You may think that the viewing experience of movies and TV shows makes the biggest impact, but sound is a crucial part of what you watch. Both make the experience, but bad sound can break the experience, and when filmmakers get frustrated about the sound their work delivers, you can bet they’ll have something to say about it.

For Netflix, that’s a conversation it has been having with the Duffer brothers, the directors of Stranger Things and Stranger Things 2, and after letting the directors listen to their shows in a living room experience back in 2017, the duo told Netflix that the audio had to be crisper.

Netflix went to work, and almost two years on, has a solution with improved audio that will be rolling out to subscribers of Netflix with supported devices.

It’s something Netflix calls “high-quality audio” that is adaptive and designed to offer the best experience to match capabilities.

The result is basically an improvement in bitrate, with 5.1 audio jumping from 192kbps to 640kbps, a move Netflix says is from “good” to “great/perceptually transparent”. Meanwhile, folks who have subscribed to the 4K-capable Premium plan will have improvements to Dolby Atmos bitrates, too, moving from 448kbps to 768kbps.

Released on the Netflix blog, the company says it expects the bitrates “to evolve over time” as the company gets more efficient in its encoding techniques.

Depending on the level of audiophile you are, you may not necessarily think a jump in 192 to 640kbps is high.

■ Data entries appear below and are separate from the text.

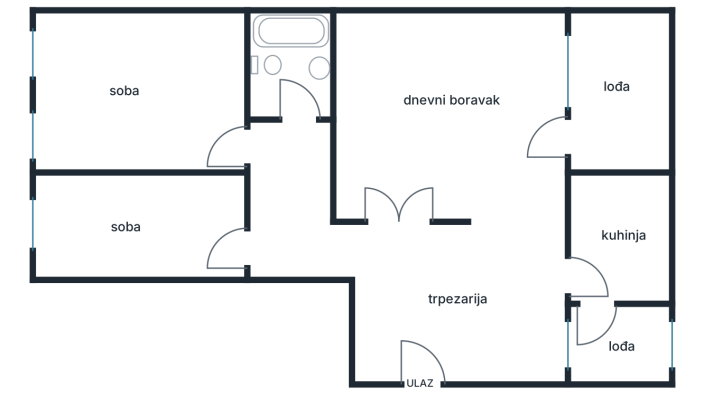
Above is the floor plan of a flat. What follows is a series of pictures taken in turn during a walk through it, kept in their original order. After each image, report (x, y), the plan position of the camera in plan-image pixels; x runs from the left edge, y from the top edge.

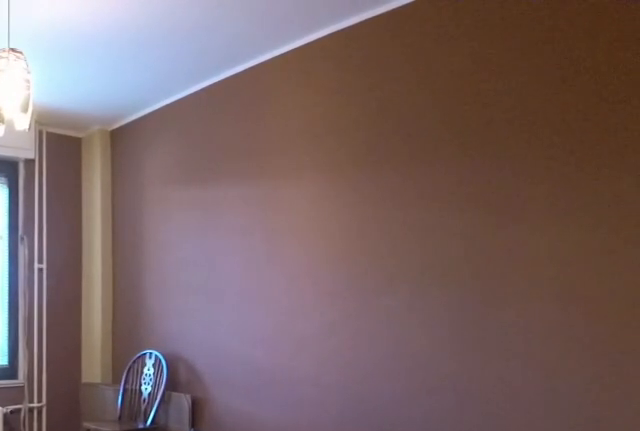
(237, 140)
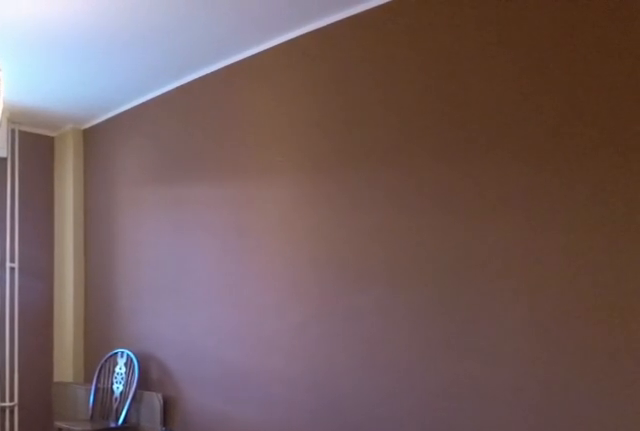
(236, 140)
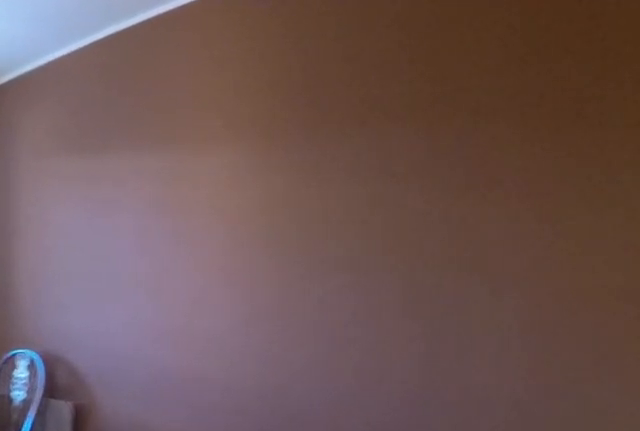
(217, 120)
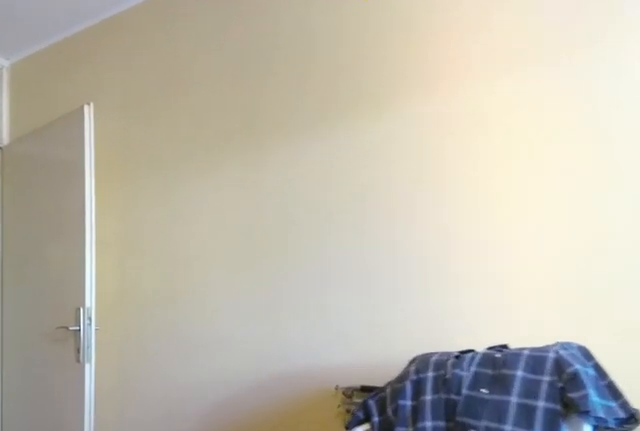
(160, 94)
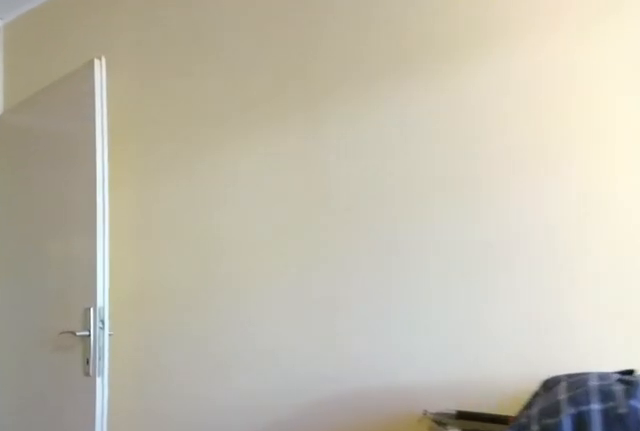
(169, 106)
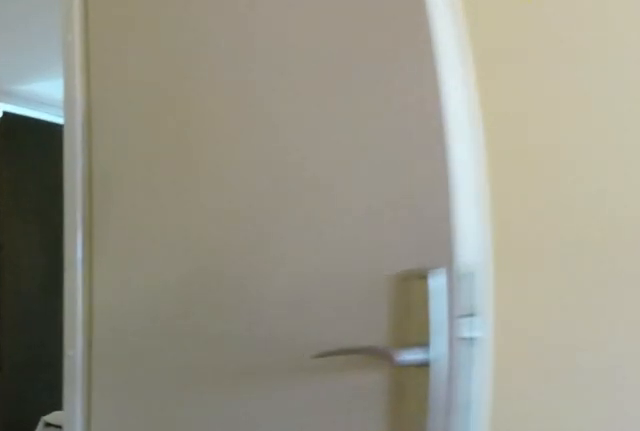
(213, 127)
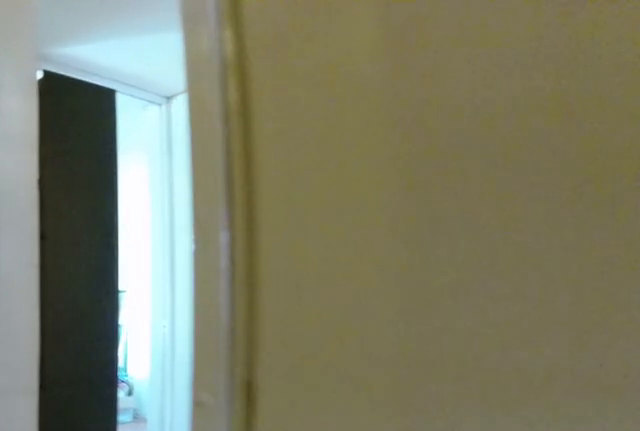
(232, 132)
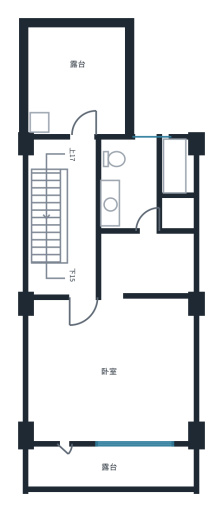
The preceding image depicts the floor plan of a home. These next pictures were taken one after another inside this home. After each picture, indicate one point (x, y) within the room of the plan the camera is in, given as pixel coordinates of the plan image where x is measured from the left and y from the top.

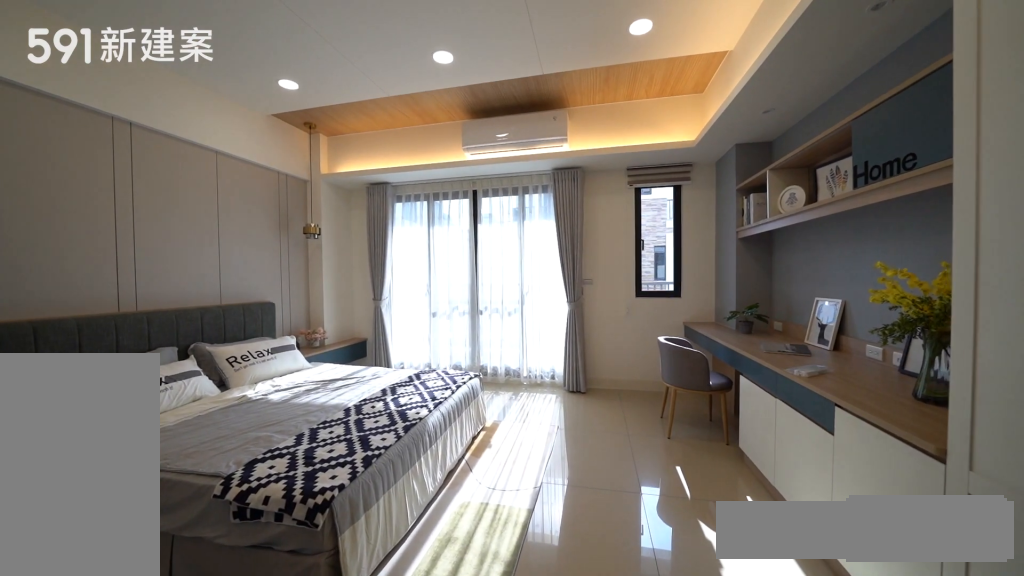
(111, 370)
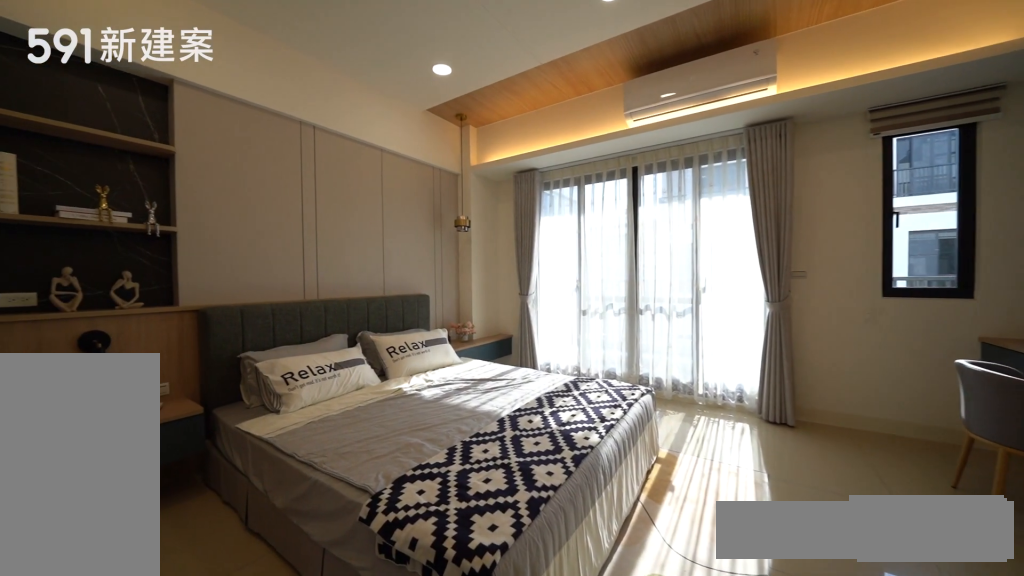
(111, 370)
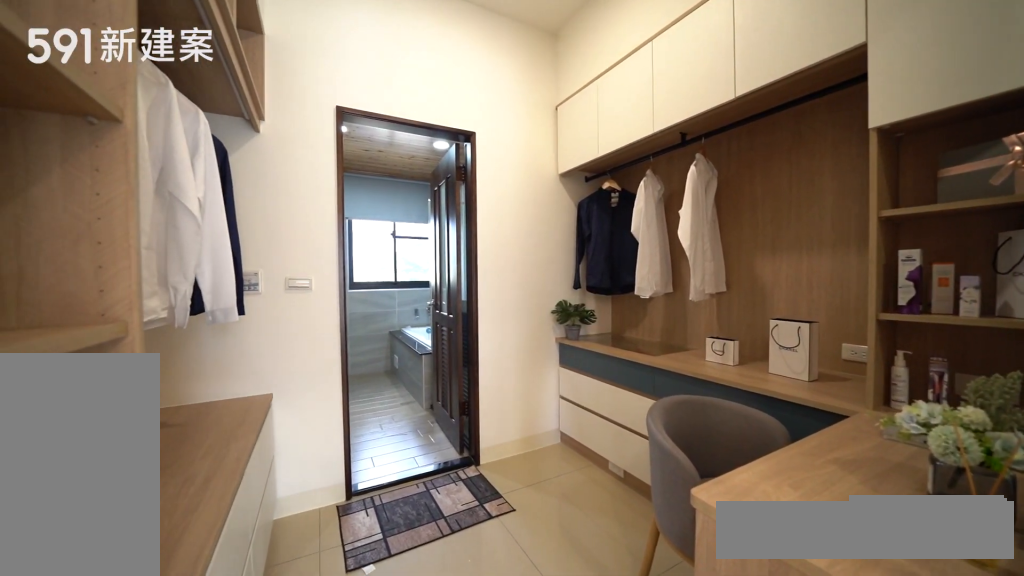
(147, 264)
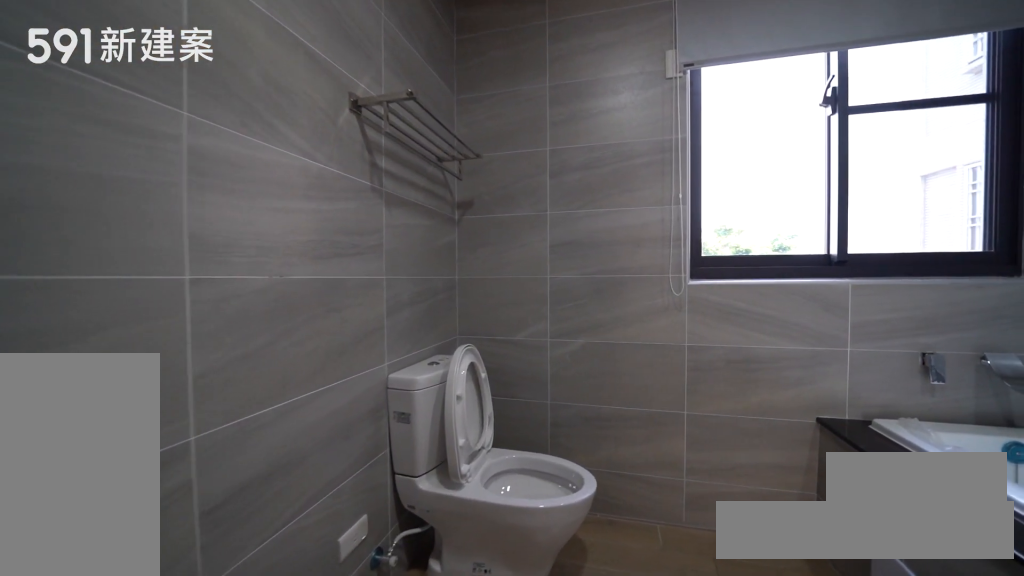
(174, 167)
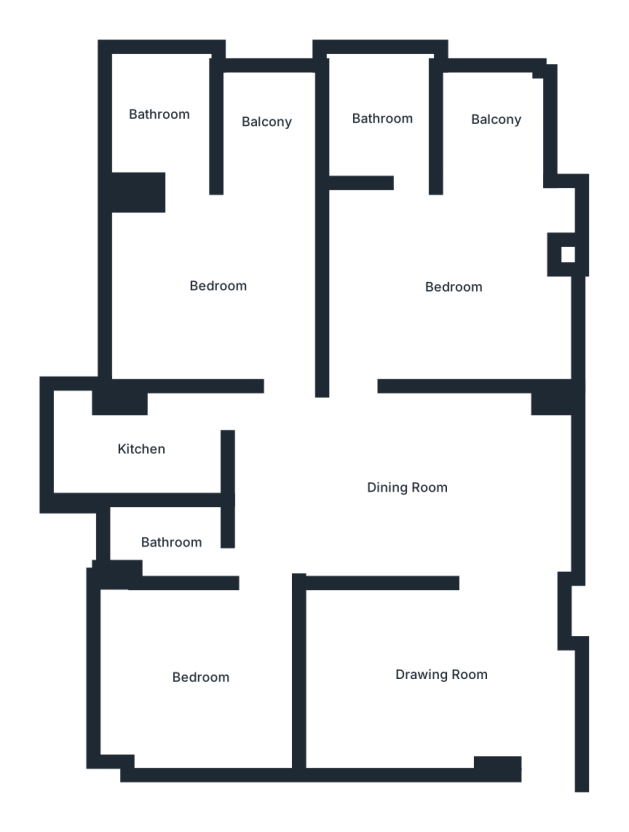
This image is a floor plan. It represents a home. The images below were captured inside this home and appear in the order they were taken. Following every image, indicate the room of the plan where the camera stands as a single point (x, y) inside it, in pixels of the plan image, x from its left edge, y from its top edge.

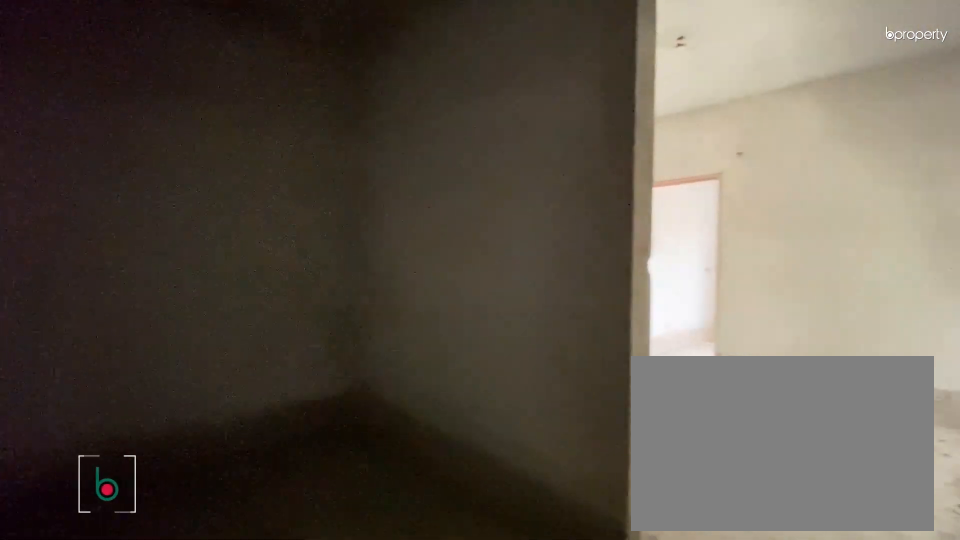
(454, 676)
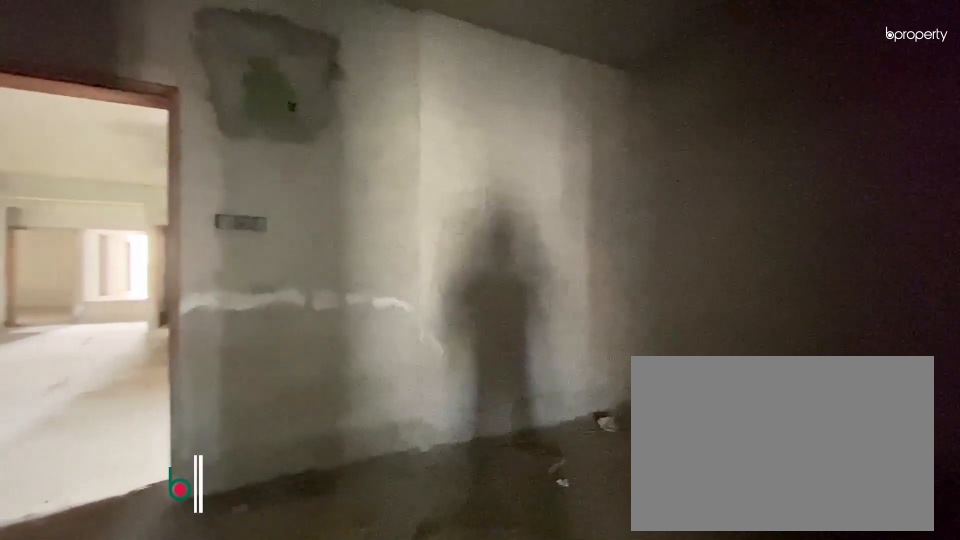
(454, 676)
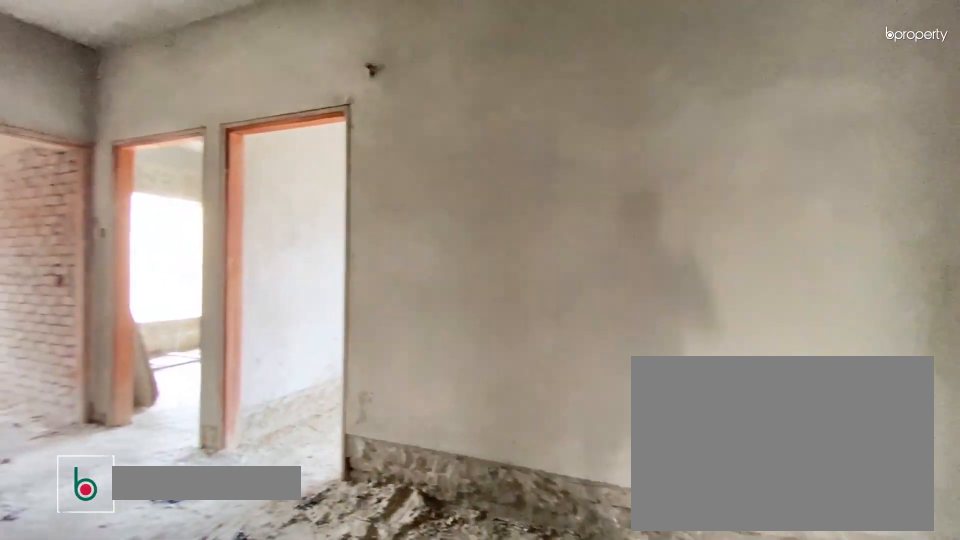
(409, 487)
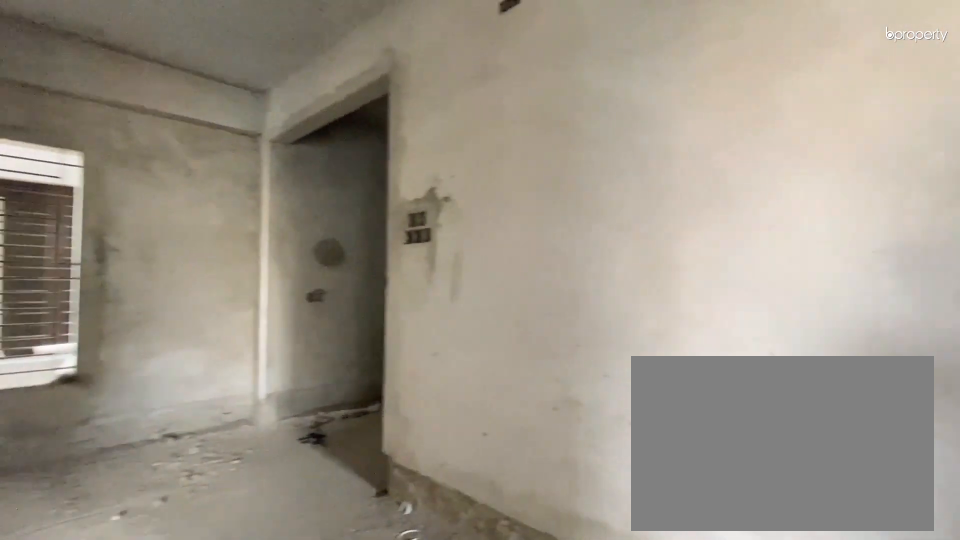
(409, 487)
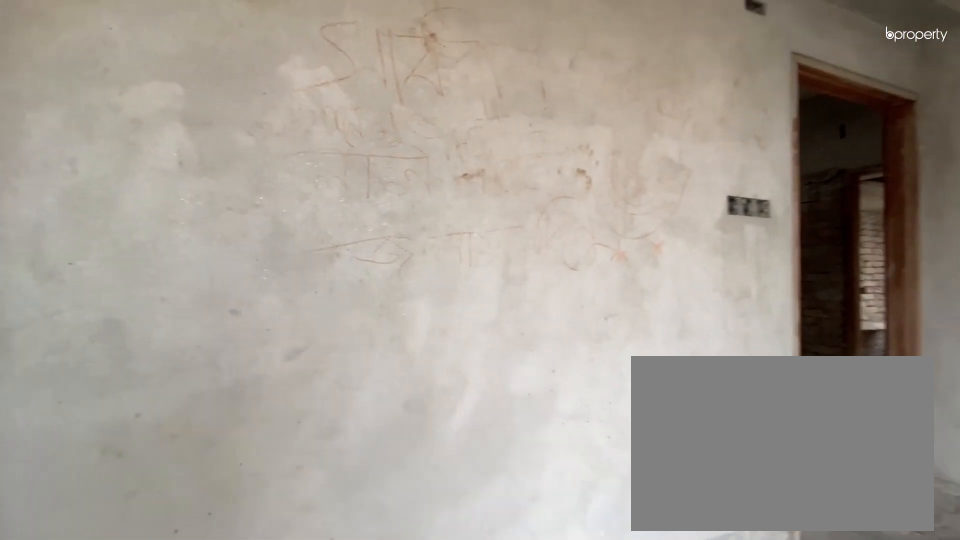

CD quality bitrate for 16-bit audio is 1411kbps (evident in lossless WAV and FLAC), while 192kbps is closer to the audio quality that we used to associate with MP3s back in the day.

As a point, the Pickr Sound Test is provided in streaming services at a lower bitrate, but tested in FLAC, meaning the bitrate is higher and therefore closer to the original quality released by companies.

That said, an improvement is an improvement, so we’ll look forward to seeing how the improvements are handled by TVs, soundbars, and speaker systems, as it would be great to see higher quality audio streamed out on services as well as the better Ultra HD video that higher connection speeds can bring.